The titles of the photograph were created by extrapolating the vowels of the address of each home where I have lived, from birth to the present; these vowels represent that which has remained of each house, as if they were memories. All these places have been to me sometimes like nests and sometimes like cages. There my ideas ‘grew up’ and my thoughts have been more free or less free, depending on the different characteristics of those places.

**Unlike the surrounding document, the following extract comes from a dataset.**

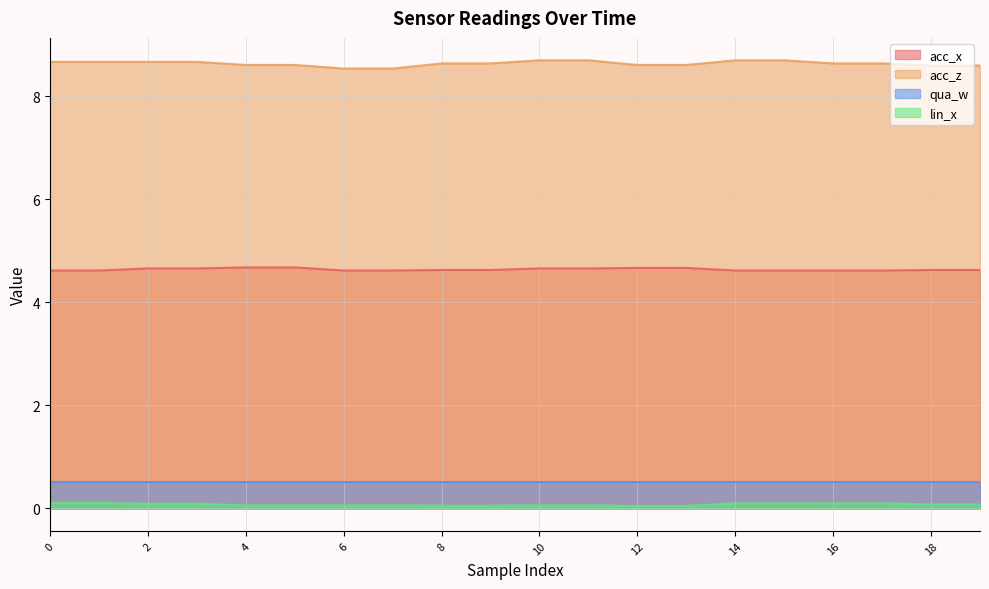

How many lines are shown in the chart?

4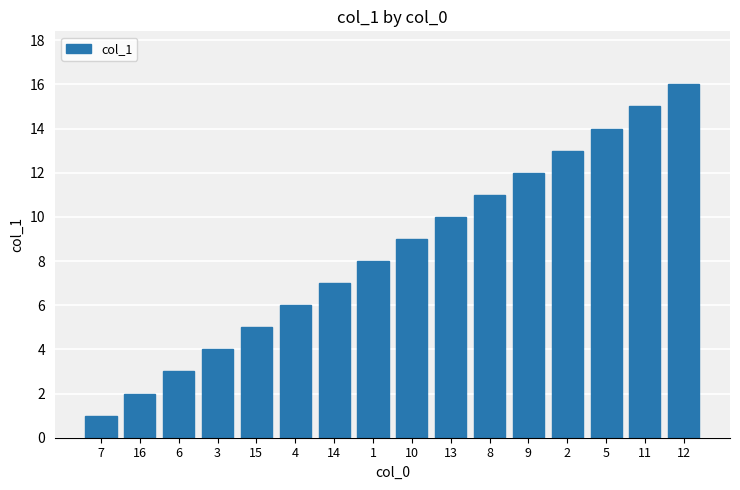

What is the label of the 4th bar from the right?

2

This project is meant to be an expression of repressed feelings of freedom – such as the ones birds experience in their cages.
I.
Dozing beneath the veil of Maya, we proceed to an imaginary reality in a prison of the mind. These cages of winged creatures, whose walls have been painted by man with their respective natural habitats, are an attempt to create a fictitious reality which can deceive the prisoner into believing he or she lives in a true yet intangible world.
II.
… After a period spent in the midst of thousands of sounds, my wish was to photograph silence. Wandering, I reached the Bronx Zoo, free to move about and photograph for hours. I noticed a sense of freedom which made me feel serene, in a dimension suspended between earth and the heavens. My only connection to reality was through sounds, simple, primitive. Not unlike the cries with which people and birds make their way into the world, with nothing more than simple syllables, such as “da-da” or “ma-ma.” Shot after shot, the singsong of baby talk reached my ears. Whether in suffering or liberty, the mysterious song of birds leaves an indelible trace, which, like cages set into a wall, will eternally preserve the lives and voices of those who inhabited them.